Die Gleichstellung von Frauen und Männern auf allen Qualifikationsstufen ist ein zentrales Ziel der LMU. Daher gehört Gleichstellung und Inklusion zu den Governance-Leitlinien der LMU.

Im Rahmen der Umsetzung von LMUexcellent hat die Hochschulleitung ein Gleichstellungskonzept mit einem umfangreichen Maßnahmenkatalog verabschiedet. Gleichzeitig haben sich Hochschulleitung und Fakultäten bei der Rekrutierung gemeinsam darauf verpflichtet, den Anteil der Wissenschaftlerinnen bei der Besetzung von Professuren bis 2013 auf mindestens 30 Prozent zu erhöhen. Dieses Ziel wurde in den letzten drei Jahren übertroffen. Darüber hinaus steigert die LMU durch das Adele Hartmann-Programm ihre Attraktivität bei der Berufung von herausragenden W2-Professorinnen. Aufgrund ihres Engagements bei der Gleichstellung von Frauen und Männern ist die LMU wiederholt mit dem Total E-Quality-Prädikat ausgezeichnet worden.

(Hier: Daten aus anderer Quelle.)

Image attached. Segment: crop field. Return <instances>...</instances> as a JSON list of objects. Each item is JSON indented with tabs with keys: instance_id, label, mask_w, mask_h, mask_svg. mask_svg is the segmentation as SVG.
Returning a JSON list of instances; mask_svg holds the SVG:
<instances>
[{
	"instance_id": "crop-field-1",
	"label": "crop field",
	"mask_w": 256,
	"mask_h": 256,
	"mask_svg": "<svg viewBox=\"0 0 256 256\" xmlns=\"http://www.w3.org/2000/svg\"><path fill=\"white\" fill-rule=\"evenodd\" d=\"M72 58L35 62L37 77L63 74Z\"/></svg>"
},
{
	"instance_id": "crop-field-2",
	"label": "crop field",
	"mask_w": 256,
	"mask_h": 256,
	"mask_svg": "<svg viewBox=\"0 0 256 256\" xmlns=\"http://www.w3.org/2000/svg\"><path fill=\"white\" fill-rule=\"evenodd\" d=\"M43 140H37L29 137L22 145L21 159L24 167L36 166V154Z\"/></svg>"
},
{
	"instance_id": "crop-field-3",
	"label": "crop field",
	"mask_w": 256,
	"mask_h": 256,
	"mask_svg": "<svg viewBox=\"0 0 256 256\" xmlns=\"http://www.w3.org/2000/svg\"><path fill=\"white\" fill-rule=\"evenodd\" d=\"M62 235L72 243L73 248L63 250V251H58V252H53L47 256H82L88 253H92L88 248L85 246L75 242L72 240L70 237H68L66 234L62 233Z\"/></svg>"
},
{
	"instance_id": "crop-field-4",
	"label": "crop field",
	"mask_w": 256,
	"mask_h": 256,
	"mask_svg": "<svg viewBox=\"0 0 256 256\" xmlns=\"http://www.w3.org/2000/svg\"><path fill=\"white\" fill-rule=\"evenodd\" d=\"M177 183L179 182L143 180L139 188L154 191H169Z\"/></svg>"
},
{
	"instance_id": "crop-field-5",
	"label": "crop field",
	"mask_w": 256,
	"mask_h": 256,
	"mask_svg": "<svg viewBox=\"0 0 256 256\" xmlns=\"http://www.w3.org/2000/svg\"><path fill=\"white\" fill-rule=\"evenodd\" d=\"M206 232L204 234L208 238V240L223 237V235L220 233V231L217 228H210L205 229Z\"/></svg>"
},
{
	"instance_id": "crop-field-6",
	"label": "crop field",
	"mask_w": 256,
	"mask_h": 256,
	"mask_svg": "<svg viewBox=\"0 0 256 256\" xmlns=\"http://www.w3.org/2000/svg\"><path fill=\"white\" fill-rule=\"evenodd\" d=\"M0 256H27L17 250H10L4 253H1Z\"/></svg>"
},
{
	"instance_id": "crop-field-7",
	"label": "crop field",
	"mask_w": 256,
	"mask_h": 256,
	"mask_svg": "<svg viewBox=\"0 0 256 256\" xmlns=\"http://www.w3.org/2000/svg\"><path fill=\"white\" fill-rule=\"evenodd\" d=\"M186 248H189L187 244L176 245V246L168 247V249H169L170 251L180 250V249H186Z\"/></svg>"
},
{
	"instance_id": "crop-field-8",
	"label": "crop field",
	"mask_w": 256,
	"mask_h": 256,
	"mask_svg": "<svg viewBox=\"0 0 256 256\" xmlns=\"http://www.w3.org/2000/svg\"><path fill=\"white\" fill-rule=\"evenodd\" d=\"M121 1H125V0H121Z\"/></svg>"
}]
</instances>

Ein weiterer Schwerpunkt des Gleichstellungskonzepts der LMU ist es, Wissenschaftlerinnen, die bereits an der Universität tätig sind, aktiv bei der Gestaltung ihrer wissenschaftlichen Karriere zu unterstützen: Im Programm LMUMentoring fördern erfahrene und renommierte Wissenschaftlerinnen und Wissenschaftler vielversprechende Nachwuchswissenschaftlerinnen und -wissenschaftler auf ihrem Karriereweg zur Professur (mindestens 50% der Mentees einer Fakultät sind weiblich). Mit dem Ziel, die Vereinbarkeit von Familie und Beruf zu erleichtern, bietet der LMU-Familienservice in Kooperation mit dem Unternehmen pme Familienservice allen wissenschaftlichen und nicht-wissenschaftlichen Mitarbeiterinnen und Mitarbeitern Beratung und Hilfe bei der Suche nach individuell zugeschnittenen Betreuungslösungen für ihre Kinder.

Die LMU hat ihr Gleichstellungskonzept zum Konzept "Gleichstellung und Inklusion" weiter entwickelt und die Leitprinzipien Diversität, Inklusion und Familienfreundlichkeit mit einbezogen. Sie berücksichtigt dabei über den Gender-Aspekt hinaus weitere Faktoren wie soziale und kulturelle Herkunft, besondere körperliche Voraussetzungen und Elternschaft. Um diese Erweiterung ihres Konzepts sichtbar zu machen, hat die LMU die Charta der Vielfalt unterzeichnet.

Auf zentraler Ebene unterstützt die Kontaktstelle für Gleichstellung und Inklusion diese Entwicklung.